#### Listed entries
*** Block opens ***

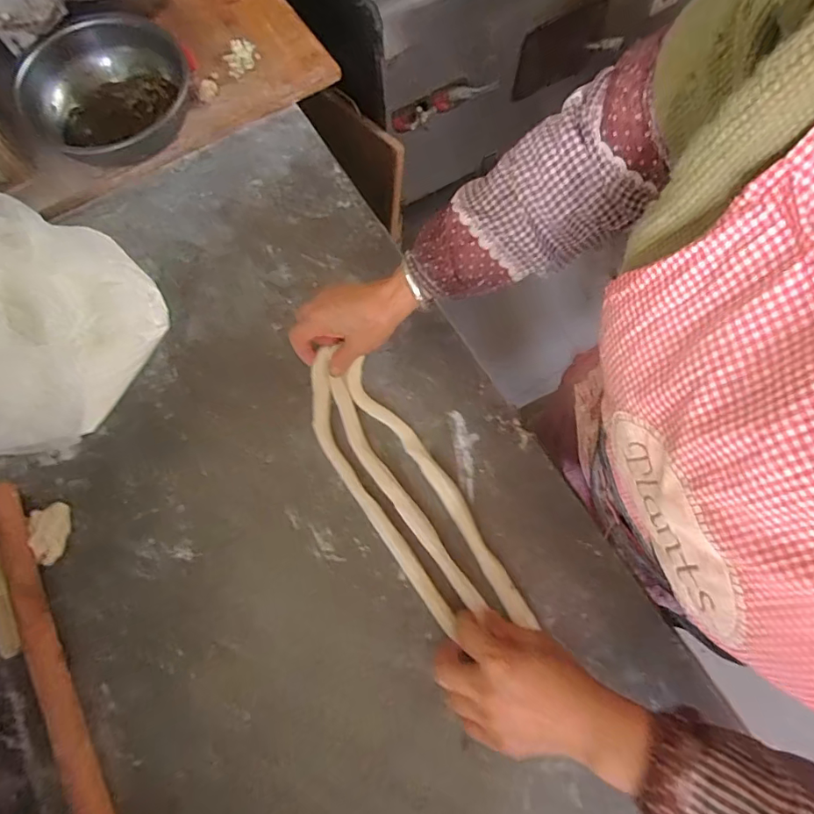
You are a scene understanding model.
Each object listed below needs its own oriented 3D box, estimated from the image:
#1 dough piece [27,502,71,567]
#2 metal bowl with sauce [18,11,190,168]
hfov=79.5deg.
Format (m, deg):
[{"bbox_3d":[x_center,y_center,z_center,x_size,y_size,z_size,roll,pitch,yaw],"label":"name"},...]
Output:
[{"bbox_3d":[-0.385,0.137,0.528,0.039,0.010,0.062,-18,72,-4],"label":"dough piece"},{"bbox_3d":[-0.397,-0.400,0.662,0.207,0.099,0.212,-1,71,2],"label":"metal bowl with sauce"}]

*** Block closes ***

#### Exercise
Could you repeat every record exactly as written, with the pictures left out?

#### Answer
You are a scene understanding model.
Each object listed below needs its own oriented 3D box, estimated from the image:
#1 dough piece [27,502,71,567]
#2 metal bowl with sauce [18,11,190,168]
hfov=79.5deg.
Format (m, deg):
[{"bbox_3d":[x_center,y_center,z_center,x_size,y_size,z_size,roll,pitch,yaw],"label":"name"},...]
Output:
[{"bbox_3d":[-0.385,0.137,0.528,0.039,0.010,0.062,-18,72,-4],"label":"dough piece"},{"bbox_3d":[-0.397,-0.400,0.662,0.207,0.099,0.212,-1,71,2],"label":"metal bowl with sauce"}]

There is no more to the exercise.